Anyway, we probably might want to recommend using only a small number of data
sources.
My main concern was, if I want to have some high-profile zones in In-Memory and
then need some low-profile zones in the database, because they appear and
disappear often, so I can't really cache them reasonable. What I imagine here is
a hosting provider with large number of customers. Usual customer comes, buys a
domain and hosting from them for few dollars and places 5 web pages there and is
done. There are so many of them that caching all their zones into In-Memory
would not be practical. But they have few VIP customers with very very high
load, so they need to put their zones into In-Memory. And, if the query comes
for www.vip.com, they _know_ they did not sell it to anybody but vip.com, so if
they match this zone in In-Memory, they never want to touch the much slower
database. I'm not sure if this is a valid scenario, but I don't see why it
should not be.
> Second, regarding the matching strategy in case we have multiple data
> sources. If the first observation is reasonable, the matching
> strategy wouldn't be that important. And, I tend to agree with Jelte
> that anything other than best-match (which is upper compatible with
> exact-match when only exact match is sought in the first place) can
> lead to confusing behavior. So, I wonder whether it makes sense we
> only support best-match, and the admin needs to be willing to accept
> the performance consequence when multiple data sources are used (for
> not-so-busy server the overhead would probably be acceptable; for a
> very busy server I guess the admin would like to avoid multiple
> sources anyway to minimize any possible overhead due to that).
See above. I would discourage use of other than best-match unless people really
need it and know what they are doing. But I don't think we should not support
it.
> Third, about "in memory data source". As we all know it's special in
> several points, and its specialty is one of the reasons why this
> configuration is a difficult problem (e.g., we need to find a clean
> way to avoid using in-memory for certain applications). Now I wonder
> whether we can just consider the in-memory thing a "cache" that comes
> with a specific concrete data source, rather than yet another instance
> of data sources (even if the actual implementation is one of data
> source client derived classes). Also, I think it probably makes
> sense if a single in-memory cache is specific to one particular data
> source. In fact, according to the first observation, it wouldn't be
> so different from a single global cache (that can possibly cover
> multiple sources).

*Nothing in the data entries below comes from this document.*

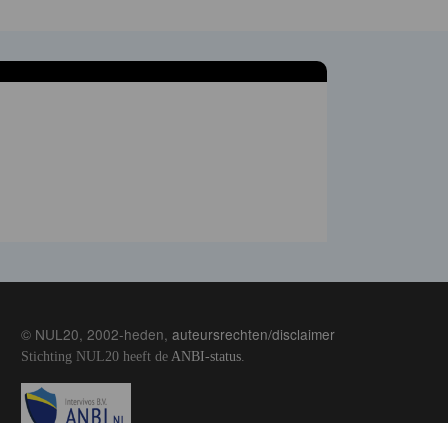
© NUL20, 2002-heden,
auteursrechten/disclaimer
Stichting NUL20 heeft de
ANBI-status
.
Image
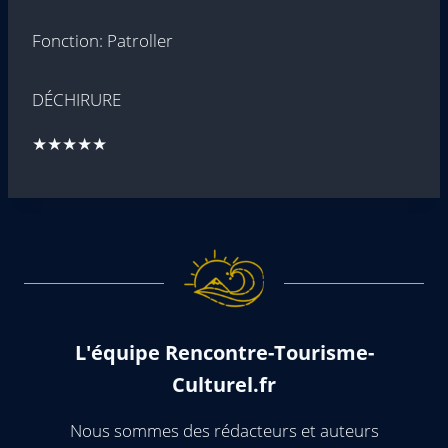
Fonction: Patroller
DÉCHIRURE
★★★★★
L'équipe Rencontre-Tourisme-
Culturel.fr
Nous sommes des rédacteurs et auteurs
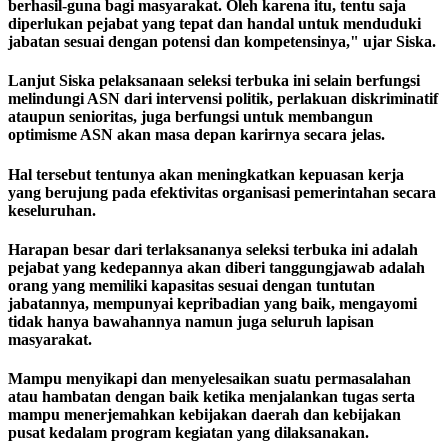
berhasil-guna bagi masyarakat. Oleh karena itu, tentu saja
diperlukan pejabat yang tepat dan handal untuk menduduki
jabatan sesuai dengan potensi dan kompetensinya," ujar Siska.
Lanjut Siska pelaksanaan seleksi terbuka ini selain berfungsi
melindungi ASN dari intervensi politik, perlakuan diskriminatif
ataupun senioritas, juga berfungsi untuk membangun
optimisme ASN akan masa depan karirnya secara jelas.
Hal tersebut tentunya akan meningkatkan kepuasan kerja
yang berujung pada efektivitas organisasi pemerintahan secara
keseluruhan.
Harapan besar dari terlaksananya seleksi terbuka ini adalah
pejabat yang kedepannya akan diberi tanggungjawab adalah
orang yang memiliki kapasitas sesuai dengan tuntutan
jabatannya, mempunyai kepribadian yang baik, mengayomi
tidak hanya bawahannya namun juga seluruh lapisan
masyarakat.
Mampu menyikapi dan menyelesaikan suatu permasalahan
atau hambatan dengan baik ketika menjalankan tugas serta
mampu menerjemahkan kebijakan daerah dan kebijakan
pusat kedalam program kegiatan yang dilaksanakan.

Also, this model will eliminate the matching
> consistency issue with or without using a cache.
I agree here.
> 'auth': { 'use-datasource-cache': true, ...}
> 'xfrout': { 'use-datasource-cache': false, ...}
> 'xfrin: { 'use-datasource-cache': false, ...}
> 'ddns: { 'use-datasource-cache': false, ...}
Would things work if the user tweaks? Or would DDNS/XfrIn just break and XfrOut
misbehave? If the second, we probably want to hardcode this instead of providing
the options.
> The 'cache-zones' config for the 'mysql' data source example could be
> tricky, in such cases like the underlying data source has
> 'child.example.com' and auth gets a query for the child zone. One
> possible (maybe short term?) solution would be to allow only 'all' or
> 'none'. A more flexible solution would be that a cache at least
> contains a complete list of zones of the underlying data source
> in-memory, and if a lookup detects the best matching zone is not
> in-memory but in the underlying data base, it somehow forwards the
> query request to the real data source.
All this has a slight problem. How do we know the list of zones changed, to
reload it? The database can be filled/modified with some other system (I think
it is the main driving need of having a database in the first place, the company
has some system where users click in the eshop and add their zone, so it goes to
a database right away).
So, I'm not rejecting your proposals, but I'm mostly not sure we can make such
assumptions as you do.
With regards
--
Disclaimer: this message may contain information.